KUALA LUMPUR: Malaysia is still far from reaching the status of a developed country with a unified citizen that is ready to face the industrial challenges of the future, said Council of Eminent Persons chairman Tun Daim Zainuddin.
Daim said Malaysia is still playing catch up with the fourth industrial revolution when other countries are already gearing for the supposed fifth industrial revolution.
“Let us not be under any illusions. We are still far from being out of the woods. We are far from being ready for the changes happening around us.
“We are far from being a united people. We are far from being able to compete at the global level. We are far from being able to embrace differences and changes.
“And underpinning all of this unpreparedness is education,” he said at the launch of the International Conference on Emerging Issues in Public Policy at Universiti Malaya’s Institute of Public Policy and Management.
The former finance minister pointed out that education is the key to preparing the youth for the future.
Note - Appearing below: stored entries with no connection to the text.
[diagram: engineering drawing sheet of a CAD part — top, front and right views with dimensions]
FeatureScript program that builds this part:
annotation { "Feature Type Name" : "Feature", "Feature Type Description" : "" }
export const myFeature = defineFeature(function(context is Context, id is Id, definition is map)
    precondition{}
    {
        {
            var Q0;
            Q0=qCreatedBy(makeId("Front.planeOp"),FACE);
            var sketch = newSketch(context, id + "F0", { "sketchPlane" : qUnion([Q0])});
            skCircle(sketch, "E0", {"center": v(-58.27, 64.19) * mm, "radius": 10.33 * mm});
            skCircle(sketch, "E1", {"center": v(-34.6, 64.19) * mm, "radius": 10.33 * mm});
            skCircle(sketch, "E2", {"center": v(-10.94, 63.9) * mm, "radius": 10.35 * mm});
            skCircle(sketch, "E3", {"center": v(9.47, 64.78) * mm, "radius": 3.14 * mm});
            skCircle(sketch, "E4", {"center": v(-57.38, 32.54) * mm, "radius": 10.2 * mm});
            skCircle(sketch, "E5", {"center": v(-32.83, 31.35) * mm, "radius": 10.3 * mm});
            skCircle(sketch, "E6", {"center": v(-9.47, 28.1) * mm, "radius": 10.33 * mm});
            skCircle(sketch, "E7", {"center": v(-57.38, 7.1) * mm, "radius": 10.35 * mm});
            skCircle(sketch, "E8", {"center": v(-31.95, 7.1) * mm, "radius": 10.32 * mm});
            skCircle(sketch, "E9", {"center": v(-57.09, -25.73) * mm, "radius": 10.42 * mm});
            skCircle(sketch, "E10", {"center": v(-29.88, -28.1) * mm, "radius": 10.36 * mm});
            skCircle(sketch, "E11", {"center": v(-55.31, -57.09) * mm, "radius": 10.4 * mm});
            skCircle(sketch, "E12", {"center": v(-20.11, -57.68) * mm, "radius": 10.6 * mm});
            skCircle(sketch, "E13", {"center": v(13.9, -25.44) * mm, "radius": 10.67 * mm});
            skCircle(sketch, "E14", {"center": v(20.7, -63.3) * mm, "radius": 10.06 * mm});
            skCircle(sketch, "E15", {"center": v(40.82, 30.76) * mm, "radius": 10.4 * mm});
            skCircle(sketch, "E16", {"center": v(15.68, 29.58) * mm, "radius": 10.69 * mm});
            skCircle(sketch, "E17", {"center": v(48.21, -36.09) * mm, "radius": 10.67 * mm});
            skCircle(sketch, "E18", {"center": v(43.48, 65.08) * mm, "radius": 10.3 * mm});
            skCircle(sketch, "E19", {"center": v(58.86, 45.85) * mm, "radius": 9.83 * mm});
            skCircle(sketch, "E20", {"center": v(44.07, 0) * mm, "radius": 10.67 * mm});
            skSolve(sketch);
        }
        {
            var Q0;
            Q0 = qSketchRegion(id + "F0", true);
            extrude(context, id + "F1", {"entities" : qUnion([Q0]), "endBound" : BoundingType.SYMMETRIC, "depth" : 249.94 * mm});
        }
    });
However, he said the education ministry has failed to prioritise the right issues to tackle, which has hindered the progress of reforms within the national education policy.
“We are still arguing over whether we should teach Maths and Science in English, when the rest of the world has embarked on advanced curriculums that focus on Industrial Revolution 4.0 (IR4) so as to make their youth more competitive and relevant in a world that is going to be dominated by artificial intelligence and robotics,” he said.
“To participate in IR4, we must go through a knowledge-based economy and here Malaysia has failed because the government, through the ministry of education, has not got its priorities right. The education ministry must not fail our nation.
“While we are still mired in the political rhetoric of languages, others around us have moved beyond English or Mandarin or Bahasa Malaysia into the language of programming and coding. When will we realise just how far behind we are and lacking?” Daim added.
In facing the rise of technology in industrialisation, Daim said the government should implement policies that create an environment where people are allowed to maximise their potential and pursue creative pursuits that are complemented by technology, not replaced by it.
The reality is, he said, technology will have the most impact on future employment as robots replace humans in menial tasks. But where one window closes, another opens, he added.
“Fields such as Artificial Intelligence, Big Data, Robotics, Supply Chain Logistics, and Smart Manufacturing need skilled workers and indeed, the World Economic Forum has estimated that 133 million jobs will emerge as technology advances,” he said.
At the same time, Daim stressed that education is not just for skills development, but it is also for the soul. He said the values, that are instilled in the youth at home and at the school level, will greatly impact on the type of adults they evolve into.
“We must empower them with the ability to think critically, logically, wisely and to make their own informed decisions, no matter the situation. We must raise a new generation of leaders and great thinkers, not of sheep and cowards,” he said.